# Bringing dog from Ireland



## tipptop (Apr 6, 2012)

We are emigrating to Regina in the coming months. No problems getting our doggy to Toronto but if I get an internal flight from there to Regina I have been told that alot of internal flights will not carry the dog as cargo. Anyone have any experience???


----------



## Auld Yin (Mar 10, 2009)

There are only two airlines connecting Toronto and Regina. Check out their websites for information on your query.

Air Canada
Westjet


----------



## G-Mo (Aug 17, 2011)

And both will take live cargo, depending on the time of year. Otherwise, you may need to have them sent separately by Air Canada Live Cargo (non passenger).


----------



## Addicted to NZ (Sep 17, 2010)

I might suggest checking with Crown Relocations...they do pet moves. 

Pet Relocations, Pet Movers, Relocating, Moving Pets- Crown Relocations Services in Manila


----------



## dealdish (Mar 9, 2012)

tipptop said:


> We are emigrating to Regina in the coming months. No problems getting our doggy to Toronto but if I get an internal flight from there to Regina I have been told that alot of internal flights will not carry the dog as cargo. Anyone have any experience???


AMC removals in dublin will fly dog to Calgary for 400 euro and that is best price we could find.good luck.we on the move to Estevan


----------



## Auld Yin (Mar 10, 2009)

dealdish said:


> AMC removals in dublin will fly dog to Calgary for 400 euro and that is best price we could find.good luck.we on the move to Estevan


Rather than flying to Toronto you could fly to Calgary. If you could co-ordinate the flights you could pickup your dog there, rent a vehicle and drive to Estavan.
Good Luck. It'll be one hell of a journey for you.


----------

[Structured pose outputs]
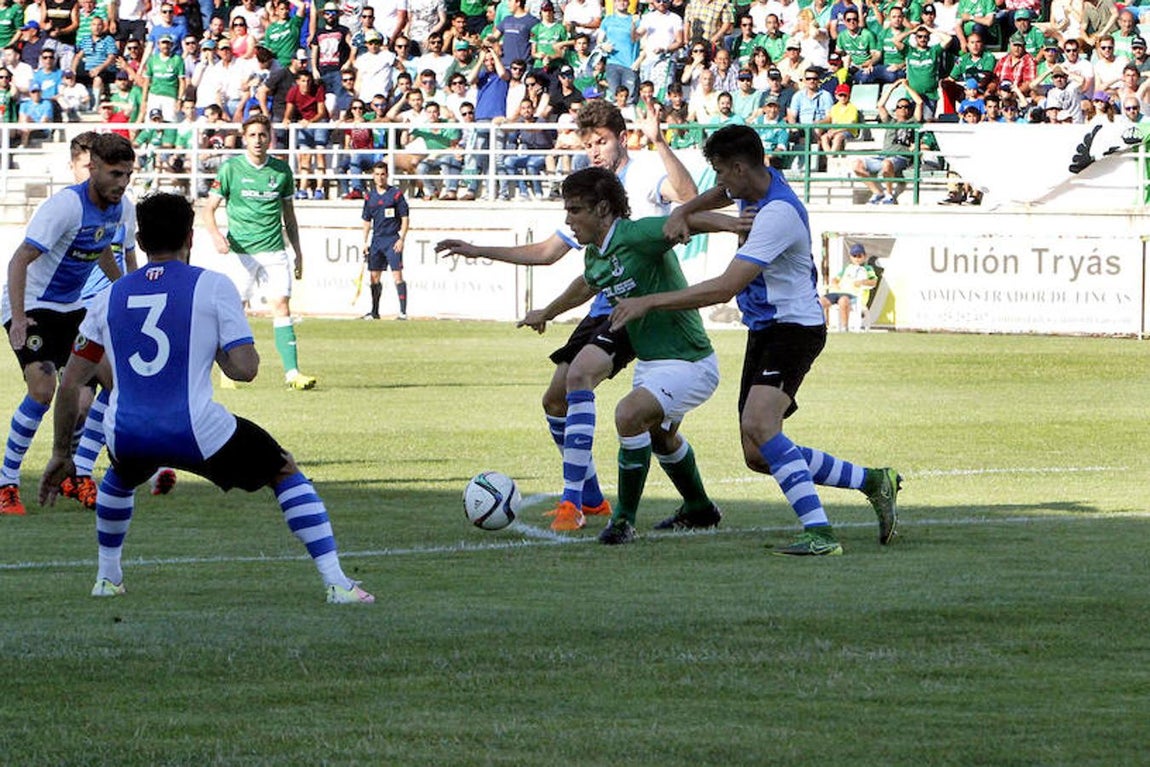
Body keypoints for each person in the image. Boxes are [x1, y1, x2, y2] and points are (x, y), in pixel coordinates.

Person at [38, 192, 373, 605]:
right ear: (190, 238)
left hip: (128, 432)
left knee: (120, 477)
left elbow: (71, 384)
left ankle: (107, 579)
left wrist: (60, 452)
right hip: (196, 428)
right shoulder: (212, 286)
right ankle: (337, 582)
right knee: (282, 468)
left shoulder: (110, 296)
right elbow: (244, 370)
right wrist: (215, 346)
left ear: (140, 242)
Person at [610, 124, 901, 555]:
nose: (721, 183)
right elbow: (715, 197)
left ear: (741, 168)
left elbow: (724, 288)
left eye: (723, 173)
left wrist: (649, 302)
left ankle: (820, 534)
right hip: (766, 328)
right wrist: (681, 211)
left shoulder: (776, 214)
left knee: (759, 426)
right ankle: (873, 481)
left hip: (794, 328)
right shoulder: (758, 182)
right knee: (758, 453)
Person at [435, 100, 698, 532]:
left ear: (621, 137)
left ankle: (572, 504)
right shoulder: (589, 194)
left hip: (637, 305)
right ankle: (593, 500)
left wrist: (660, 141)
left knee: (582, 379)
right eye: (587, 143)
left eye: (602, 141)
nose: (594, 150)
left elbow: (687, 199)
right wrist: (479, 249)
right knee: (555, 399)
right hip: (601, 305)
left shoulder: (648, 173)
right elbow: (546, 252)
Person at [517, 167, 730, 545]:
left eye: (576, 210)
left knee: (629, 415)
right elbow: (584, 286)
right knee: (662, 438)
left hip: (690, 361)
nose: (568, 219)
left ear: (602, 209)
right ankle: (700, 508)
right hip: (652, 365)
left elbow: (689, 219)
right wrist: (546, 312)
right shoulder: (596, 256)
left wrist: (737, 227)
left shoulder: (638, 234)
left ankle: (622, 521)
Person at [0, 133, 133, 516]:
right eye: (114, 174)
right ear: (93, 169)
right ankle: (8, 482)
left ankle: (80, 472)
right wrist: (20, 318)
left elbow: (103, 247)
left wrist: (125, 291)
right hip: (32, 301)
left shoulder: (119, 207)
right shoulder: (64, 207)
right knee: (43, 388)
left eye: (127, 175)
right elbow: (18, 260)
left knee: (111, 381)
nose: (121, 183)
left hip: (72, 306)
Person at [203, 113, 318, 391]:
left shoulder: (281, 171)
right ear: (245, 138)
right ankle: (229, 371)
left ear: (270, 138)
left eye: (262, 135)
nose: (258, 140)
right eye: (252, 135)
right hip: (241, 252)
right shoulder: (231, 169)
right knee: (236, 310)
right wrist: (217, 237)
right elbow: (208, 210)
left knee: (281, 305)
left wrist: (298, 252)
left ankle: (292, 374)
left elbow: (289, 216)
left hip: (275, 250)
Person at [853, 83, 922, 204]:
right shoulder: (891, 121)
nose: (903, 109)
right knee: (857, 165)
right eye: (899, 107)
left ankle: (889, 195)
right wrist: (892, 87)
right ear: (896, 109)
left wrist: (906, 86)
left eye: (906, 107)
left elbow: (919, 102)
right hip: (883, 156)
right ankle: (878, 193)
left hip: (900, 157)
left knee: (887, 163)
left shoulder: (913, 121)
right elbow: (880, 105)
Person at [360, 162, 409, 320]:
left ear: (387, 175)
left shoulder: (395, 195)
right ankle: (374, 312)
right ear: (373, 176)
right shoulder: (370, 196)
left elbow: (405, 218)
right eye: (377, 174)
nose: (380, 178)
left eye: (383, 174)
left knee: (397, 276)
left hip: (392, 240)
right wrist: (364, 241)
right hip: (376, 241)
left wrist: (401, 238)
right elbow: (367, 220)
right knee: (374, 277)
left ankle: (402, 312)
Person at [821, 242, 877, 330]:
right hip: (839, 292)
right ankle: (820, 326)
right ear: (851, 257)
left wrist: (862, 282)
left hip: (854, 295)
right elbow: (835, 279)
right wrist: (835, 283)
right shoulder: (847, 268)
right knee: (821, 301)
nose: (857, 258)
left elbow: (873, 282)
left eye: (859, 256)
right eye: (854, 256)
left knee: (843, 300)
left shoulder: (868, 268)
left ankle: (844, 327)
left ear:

PROBLEM: Copy the passage of the forum thread on bringing a dog from Ireland from "And both will" up to and including "Cargo (non passenger).". These entries were drawn from a separate source.

REPLY TO THE TASK:
And both will take live cargo, depending on the time of year. Otherwise, you may need to have them sent separately by Air Canada Live Cargo (non passenger).